Book Viscoelastic Entrance Flows  Models for Pressure Drop and Flow Instabilities

Download or read book Viscoelastic Entrance Flows Models for Pressure Drop and Flow Instabilities written by James Oswales Casey and published by . This book was released on 1969 with total page 175 pages. Available in PDF, EPUB and Kindle. Book excerpt:

Book Viscoelastic Entrance Flows

Download or read book Viscoelastic Entrance Flows written by James Oswale Casey and published by . This book was released on 1969 with total page 350 pages. Available in PDF, EPUB and Kindle.

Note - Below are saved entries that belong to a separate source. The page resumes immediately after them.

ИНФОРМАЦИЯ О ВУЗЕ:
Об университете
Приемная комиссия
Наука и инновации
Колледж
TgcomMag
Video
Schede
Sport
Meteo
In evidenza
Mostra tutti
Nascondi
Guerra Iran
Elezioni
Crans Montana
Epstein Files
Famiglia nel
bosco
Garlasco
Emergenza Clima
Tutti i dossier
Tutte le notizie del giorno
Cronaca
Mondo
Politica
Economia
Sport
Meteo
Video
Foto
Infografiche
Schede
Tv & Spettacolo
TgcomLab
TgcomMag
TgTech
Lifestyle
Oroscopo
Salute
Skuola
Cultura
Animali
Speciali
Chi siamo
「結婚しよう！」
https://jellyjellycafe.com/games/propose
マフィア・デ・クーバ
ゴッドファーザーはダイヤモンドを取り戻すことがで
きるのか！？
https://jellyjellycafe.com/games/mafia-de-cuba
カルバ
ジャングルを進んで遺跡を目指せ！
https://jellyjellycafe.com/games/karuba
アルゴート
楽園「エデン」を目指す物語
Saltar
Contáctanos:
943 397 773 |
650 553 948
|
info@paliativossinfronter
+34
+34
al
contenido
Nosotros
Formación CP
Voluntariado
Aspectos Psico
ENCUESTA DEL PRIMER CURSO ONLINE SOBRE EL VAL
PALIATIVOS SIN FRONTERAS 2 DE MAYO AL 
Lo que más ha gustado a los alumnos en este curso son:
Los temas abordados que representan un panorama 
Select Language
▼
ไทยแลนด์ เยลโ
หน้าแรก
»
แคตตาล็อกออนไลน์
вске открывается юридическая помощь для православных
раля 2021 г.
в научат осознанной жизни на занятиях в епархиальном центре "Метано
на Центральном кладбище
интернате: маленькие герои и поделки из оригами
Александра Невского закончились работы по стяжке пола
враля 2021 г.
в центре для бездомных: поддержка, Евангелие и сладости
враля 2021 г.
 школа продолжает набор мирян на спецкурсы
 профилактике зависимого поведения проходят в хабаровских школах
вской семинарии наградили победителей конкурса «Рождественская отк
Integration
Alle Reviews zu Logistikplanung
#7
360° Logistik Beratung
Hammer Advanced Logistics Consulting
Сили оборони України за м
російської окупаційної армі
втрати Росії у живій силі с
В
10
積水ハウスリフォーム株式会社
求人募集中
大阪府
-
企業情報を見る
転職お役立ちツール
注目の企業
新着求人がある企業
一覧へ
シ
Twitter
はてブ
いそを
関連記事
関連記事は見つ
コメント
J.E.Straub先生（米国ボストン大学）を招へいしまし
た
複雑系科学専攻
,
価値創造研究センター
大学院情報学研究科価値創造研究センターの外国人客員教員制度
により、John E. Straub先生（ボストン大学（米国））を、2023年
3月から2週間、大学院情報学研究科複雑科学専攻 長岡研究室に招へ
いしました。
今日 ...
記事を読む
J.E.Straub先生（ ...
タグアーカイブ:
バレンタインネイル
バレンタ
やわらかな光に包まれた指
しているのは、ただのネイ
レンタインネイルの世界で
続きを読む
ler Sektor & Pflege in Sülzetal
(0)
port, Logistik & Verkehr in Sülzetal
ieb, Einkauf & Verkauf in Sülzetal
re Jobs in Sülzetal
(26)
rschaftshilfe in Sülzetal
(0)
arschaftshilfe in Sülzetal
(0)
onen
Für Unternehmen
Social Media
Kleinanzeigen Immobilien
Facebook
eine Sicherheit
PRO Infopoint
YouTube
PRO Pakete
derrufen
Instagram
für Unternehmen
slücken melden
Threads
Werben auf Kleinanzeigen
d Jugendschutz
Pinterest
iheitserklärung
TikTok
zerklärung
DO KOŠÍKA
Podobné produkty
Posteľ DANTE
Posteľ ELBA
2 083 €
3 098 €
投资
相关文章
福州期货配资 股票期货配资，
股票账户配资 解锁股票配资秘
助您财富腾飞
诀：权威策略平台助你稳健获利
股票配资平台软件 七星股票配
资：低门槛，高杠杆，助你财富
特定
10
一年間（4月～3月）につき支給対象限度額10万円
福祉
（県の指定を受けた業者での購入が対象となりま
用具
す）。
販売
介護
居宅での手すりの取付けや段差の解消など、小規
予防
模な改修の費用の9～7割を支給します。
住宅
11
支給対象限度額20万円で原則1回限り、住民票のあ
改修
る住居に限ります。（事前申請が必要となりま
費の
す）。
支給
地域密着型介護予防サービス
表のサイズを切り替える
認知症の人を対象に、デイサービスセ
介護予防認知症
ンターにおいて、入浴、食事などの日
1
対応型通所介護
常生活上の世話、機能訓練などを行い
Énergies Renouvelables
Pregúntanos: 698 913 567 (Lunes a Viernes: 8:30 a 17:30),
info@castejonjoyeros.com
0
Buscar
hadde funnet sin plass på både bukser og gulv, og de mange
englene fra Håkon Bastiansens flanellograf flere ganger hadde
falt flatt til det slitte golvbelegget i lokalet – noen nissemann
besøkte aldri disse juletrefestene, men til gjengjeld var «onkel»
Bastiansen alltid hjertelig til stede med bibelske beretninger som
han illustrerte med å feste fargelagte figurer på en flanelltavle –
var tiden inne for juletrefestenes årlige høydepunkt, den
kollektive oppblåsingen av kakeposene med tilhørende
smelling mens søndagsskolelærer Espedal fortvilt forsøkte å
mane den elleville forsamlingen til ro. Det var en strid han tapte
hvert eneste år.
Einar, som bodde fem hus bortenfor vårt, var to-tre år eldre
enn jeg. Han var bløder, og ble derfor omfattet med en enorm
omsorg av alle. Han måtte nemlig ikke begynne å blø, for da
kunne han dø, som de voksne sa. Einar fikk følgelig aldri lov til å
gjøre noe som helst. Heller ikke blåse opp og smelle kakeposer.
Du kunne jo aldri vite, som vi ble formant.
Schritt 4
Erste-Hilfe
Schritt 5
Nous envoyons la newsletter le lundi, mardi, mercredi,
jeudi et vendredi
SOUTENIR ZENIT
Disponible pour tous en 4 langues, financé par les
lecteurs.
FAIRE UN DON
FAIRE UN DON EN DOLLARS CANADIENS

Book excerpt:

Book Viscoelastic Flow Instabilities

Download or read book Viscoelastic Flow Instabilities written by Marios Avgousti and published by . This book was released on 1992 with total page 580 pages. Available in PDF, EPUB and Kindle. Book excerpt:

Book Experimental Characterization of Viscoelastic Flow Instabilities

Download or read book Experimental Characterization of Viscoelastic Flow Instabilities written by Jeffrey Alan Byars and published by . This book was released on 1996 with total page 249 pages. Available in PDF, EPUB and Kindle. Book excerpt:

Book Polymer Processing Instabilities

Download or read book Polymer Processing Instabilities written by Savvas G. Hatzikiriakos and published by CRC Press. This book was released on 2004-11-30 with total page 484 pages. Available in PDF, EPUB and Kindle. Book excerpt: Polymer Processing Instabilities: Control and Understanding offers a practical understanding of the various flows that occur during the processing of polymer melts. The book pays particular attention to flow instabilities that affect the rate of production and the methods used to prevent and eliminate flow instabilities in order to increase product

Book Instabilities in Shear Flow of Viscoelastic Fluids with Fading Memory

Download or read book Instabilities in Shear Flow of Viscoelastic Fluids with Fading Memory written by Bradley J. Plohr and published by . This book was released on 1988 with total page 17 pages. Available in PDF, EPUB and Kindle. Book excerpt: For certain models of viscoelastic fluids with fading memory, classical steady channel flow does not exist beyond a maximal wall shear stress. This occurs when the shear stress for steady flow decreases with strain. For generalized Newtonian models of viscoelastic flow, such a decrease implies that the flow is unstable. Because of this example, a constitutive relation that exhibits a maximal wall shear stress in regarded as defective. The author reports on work showing that, contrary to this intuition, such models correctly describe the experimentally observed spurt phenomenon: exceeding this critical stress results in large increase in volumetric flow rate. The transition to spurt flow is analogous to a dynamically generated phase transition. To analyze this phenomenon, we derive a system of conservation laws that govern the flow; these equations take the form of gas dynamics with relaxation terms. We solve the Riemann problem for this non-strictly-hyperbolic system, and incorporate this solution into the random choice method. Numerical simulation of channel flow, with the maximal wall shear stress exceeded, shows that a discontinuity forms at the wall, allowing the fluid to slip; no steady state exists. However, when a small Newtonian viscosity is included in the model, a slip layer forms and the flow approaches a discontinuous steady state. (KR).